Foley , 48, garnered the moniker of a “hardcore legend” during his many years traveling the world as a professional wrestler. He eventually became one of the most well-known and respected wrestlers in the business and last year was inducted into the WWE Hall of Fame.
It wasn’t until many years into his career that he learned he could entertain fans without putting his body – and possibly his life – on the line.
Through the years, Foley has evolved from professional wrestler to a multi-time, best-selling author, actor and stand-up comic/performer. His latest venture, a one-man show entitled, “Tales from Wrestling Past,” is coming to Maryland when he performs at 8 p.m. April 8 at the Baltimore Comedy Factory.
“I think I’ve shown through the years in the ring I could be funny,” Foley said. “My name gave me about a 10-minute grace period where people came because they knew who I was. It was up to me to keep them there passed that."
Foley said while he felt natural performing in front of thousands of fans as a wrestler, it took time to hone his skills for his show.
“When I first started this about 4 ½ years ago, I used a lot of material that had nothing to do with wrestling. But I found it was like a classic rock group that tried to force new material down the fans’ throat when they really wanted to hear their greatest hits. I think I’ve struck that balance now where I weave wrestling and other subjects into my show.”
Foley, who was known to take a dozen chair shots in a match and even had part of his ear tore off in another, showed off his artistic side in 1999 when he released his autobiography, Have a Nice Day: A Tale of Blood and Sweatsocks. The book reached the topped the New York Times non-fiction best seller list for several weeks and started a trend of wrestlers releasing books.
In the years since, Foley wrote three more autobiographical books, four children’s fiction books and two fictional novels. The married father of four also went on to be very active in charitable causes, including the Make-A-Wish Foundation.
Foley said all of those outside endeavors have kept him busy and his life fulfilled. He is also enjoying the challenge of honing his stand-up skills.
“I don’t necessarily consider myself a comic,” Foley said. “My act is really more of me speaking in a one-man show. Plus the chance to interact with the fans at an up close level has been amazing.
“But, getting up on stage alone and trying out new material can be a lonely and painful experience.

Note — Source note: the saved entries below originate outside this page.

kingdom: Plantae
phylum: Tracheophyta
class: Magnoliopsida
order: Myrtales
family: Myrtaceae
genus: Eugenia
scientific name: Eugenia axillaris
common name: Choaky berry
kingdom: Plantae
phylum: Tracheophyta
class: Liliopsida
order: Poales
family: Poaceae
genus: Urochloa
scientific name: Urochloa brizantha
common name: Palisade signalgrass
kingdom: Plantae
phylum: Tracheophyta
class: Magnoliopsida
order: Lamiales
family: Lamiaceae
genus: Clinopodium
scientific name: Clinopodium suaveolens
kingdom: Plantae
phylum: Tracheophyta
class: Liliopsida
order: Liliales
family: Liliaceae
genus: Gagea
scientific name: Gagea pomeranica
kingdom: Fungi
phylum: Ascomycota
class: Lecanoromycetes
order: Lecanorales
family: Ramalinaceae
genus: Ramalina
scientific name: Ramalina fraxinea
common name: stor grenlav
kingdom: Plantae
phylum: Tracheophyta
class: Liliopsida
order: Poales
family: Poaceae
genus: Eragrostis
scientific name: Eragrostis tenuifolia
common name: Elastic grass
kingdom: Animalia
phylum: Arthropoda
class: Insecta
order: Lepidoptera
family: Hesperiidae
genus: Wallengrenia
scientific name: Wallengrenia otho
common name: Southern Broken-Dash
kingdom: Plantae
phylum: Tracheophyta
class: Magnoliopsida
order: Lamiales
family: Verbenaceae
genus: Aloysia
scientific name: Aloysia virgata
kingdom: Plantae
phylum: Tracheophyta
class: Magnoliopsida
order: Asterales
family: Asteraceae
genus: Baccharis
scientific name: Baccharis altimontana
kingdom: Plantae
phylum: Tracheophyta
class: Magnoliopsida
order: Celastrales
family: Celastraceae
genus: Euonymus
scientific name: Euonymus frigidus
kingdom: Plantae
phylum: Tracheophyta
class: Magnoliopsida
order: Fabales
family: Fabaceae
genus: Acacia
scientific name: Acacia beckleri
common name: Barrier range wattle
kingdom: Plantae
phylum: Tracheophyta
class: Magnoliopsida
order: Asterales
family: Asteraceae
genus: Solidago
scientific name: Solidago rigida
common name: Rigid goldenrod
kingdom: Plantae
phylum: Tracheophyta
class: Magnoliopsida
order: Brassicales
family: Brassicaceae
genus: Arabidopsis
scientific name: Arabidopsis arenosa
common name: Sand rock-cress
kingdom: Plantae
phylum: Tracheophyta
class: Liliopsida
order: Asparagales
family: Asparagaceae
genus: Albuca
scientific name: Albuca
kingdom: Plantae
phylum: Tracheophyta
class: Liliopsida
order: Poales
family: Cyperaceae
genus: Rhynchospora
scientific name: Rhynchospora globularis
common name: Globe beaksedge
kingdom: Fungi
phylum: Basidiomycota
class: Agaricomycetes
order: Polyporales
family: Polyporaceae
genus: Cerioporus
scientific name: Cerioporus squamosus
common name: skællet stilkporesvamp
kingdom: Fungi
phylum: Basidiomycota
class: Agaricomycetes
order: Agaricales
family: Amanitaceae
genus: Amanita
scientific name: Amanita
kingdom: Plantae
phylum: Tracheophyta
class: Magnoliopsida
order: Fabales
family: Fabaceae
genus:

As long as I’m getting a few dozen people out for each show, I’m happy.”
As for wrestling, Foley still makes occasional appearances with the WWE. He said he enjoys his current role with the company and doesn’t miss being an active wrestler.
“What I do now is perfect,” Foley said. “I get to go out to the ring and get the reaction from the crowd. I’m still part of the wrestling world and get to meet up with all the WWE superstars and divas. Then, I get to do these one-man shows and get the same feeling entertaining fans without having to hurt myself in the process.”